Провозглашались тосты за Мэри Дир и О'Хару. Спектакль изумительный, идеальный, идеальный. Прелесть немыслимая. Семь раз давали занавес, и вызывали бы еще, если бы Роза, обеспокоенная грозившими рабочим сцены сверхурочными, не сигнализировала Фредди Рейналду, что пора вытуривать публику.
А этот детский вопль во втором акте, и потом это шиканье… а взрыв рыданий, когда Чинь-Чинь выпила яд и Питер объявил, что она умрет… а этот вздох, который прошелестел, да, именно прошелестел по залу, когда Питер, один на скале в лагуне под луной, всходящей над Никогданией, слышит печальный русалочий крик…
О'Хара от имени труппы сказал несколько слов в честь Мередита. Проделана замечательная работа, в чрезвычайно трудных условиях. Превосходно решена проблема освещения.
Мередит, сидевший по-турецки на полу в своей спортивной куртке, в ответ поднял стакан.
— Очень мило, — вякнул он. — Такие хвалы, из таких уст.
Стелла спросила Джона Харбора, не видал ли он Джеффри.
— Ушел, — сказал Харбор. — Скорей всего дуется. — И стал ее просвещать, почему он считает, что сегодняшняя игра О'Хары сопоставима с великими шекспировскими ролями таких корифеев, как Ралфи и Ларри [24].
— Он абсолютно подчинил себе зал! — восклицал он. — Как они его ненавидели. Эти его выпады, позы, эта сатанинская усмешка… и учтивость, от которой мороз по коже… — Но он, кажется, вдруг сообразил, с кем говорит, оборвал себя на полуслове и бросил ее ради Мэри Дир. Сидя у ее ног, жадно заглядывая в детское, увядшее личико, он все начал по новой: «Вы абсолютно подчинили себе зал. Как они вас любили…» О'Хару заарканила Бэбз Осборн. Читала ему отрывки из письма какого-то типа с иностранной фамилией.

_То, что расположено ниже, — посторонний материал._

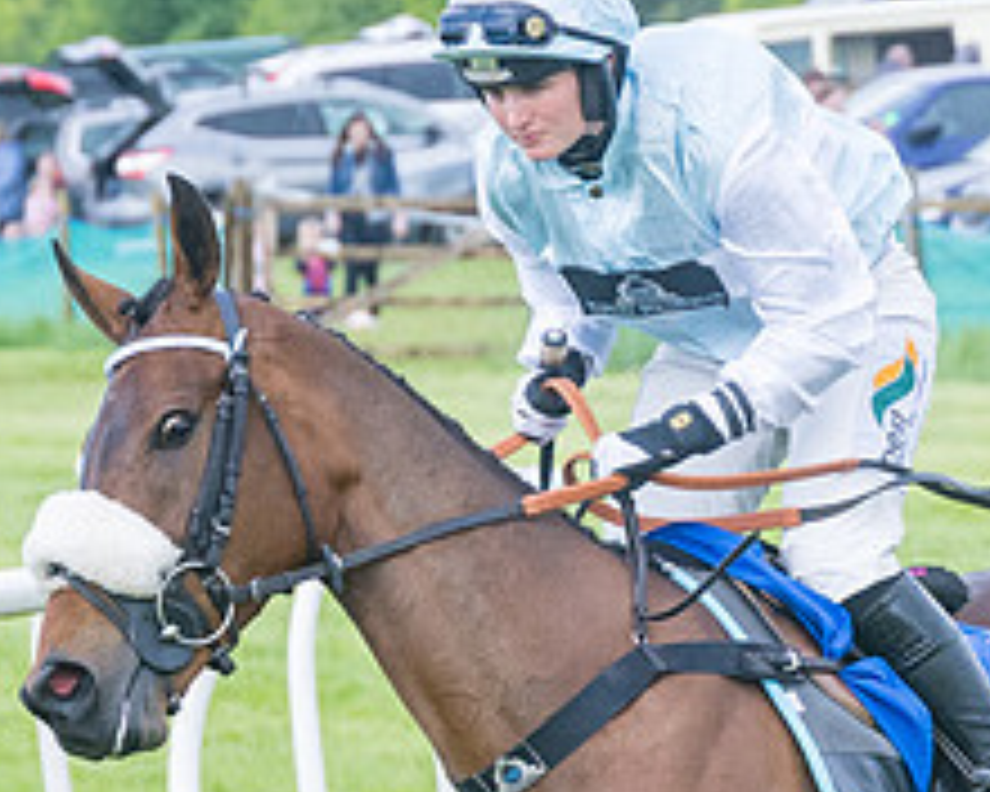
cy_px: 831
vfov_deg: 2.6
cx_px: -211
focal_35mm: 585
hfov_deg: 3.3
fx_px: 17141
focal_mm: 98
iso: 400
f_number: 5
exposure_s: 1/1000
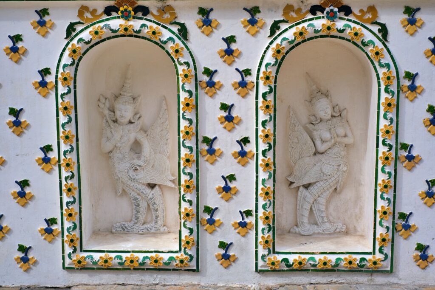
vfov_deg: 25.5
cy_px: 145
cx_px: 218
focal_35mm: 53
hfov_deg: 37.5
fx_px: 640
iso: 160
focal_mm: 35
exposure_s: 1/850
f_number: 4.5
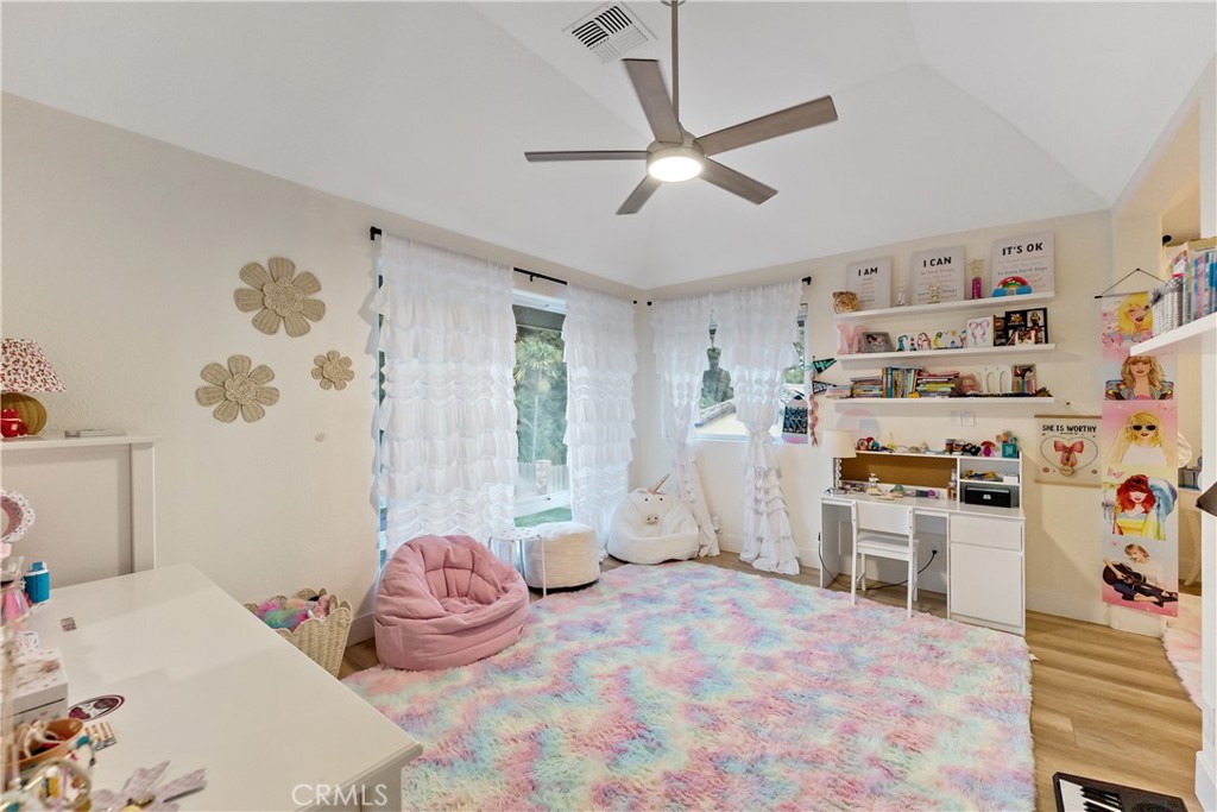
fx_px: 473
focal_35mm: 14
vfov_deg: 81.2
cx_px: 608
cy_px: 406
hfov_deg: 104.2
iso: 1250
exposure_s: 1/160
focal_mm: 14
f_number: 3.5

— Вот, слушайте, — приставала. — «Я не могу вести себя с тобой как со случайной подружкой. Будь мои чувства менее глубоки, я бы себя не заставил с тобой расстаться». Ну, видите, как он страдает? Ясно, правда же, что он до сих пор меня любит, да?
24
Ралфи — по-видимому, Ралф Ричардсон, а Ларри — по-видимому, Лоуренс Оливье, в 30-е годы оба уже прославились шекспировскими ролями.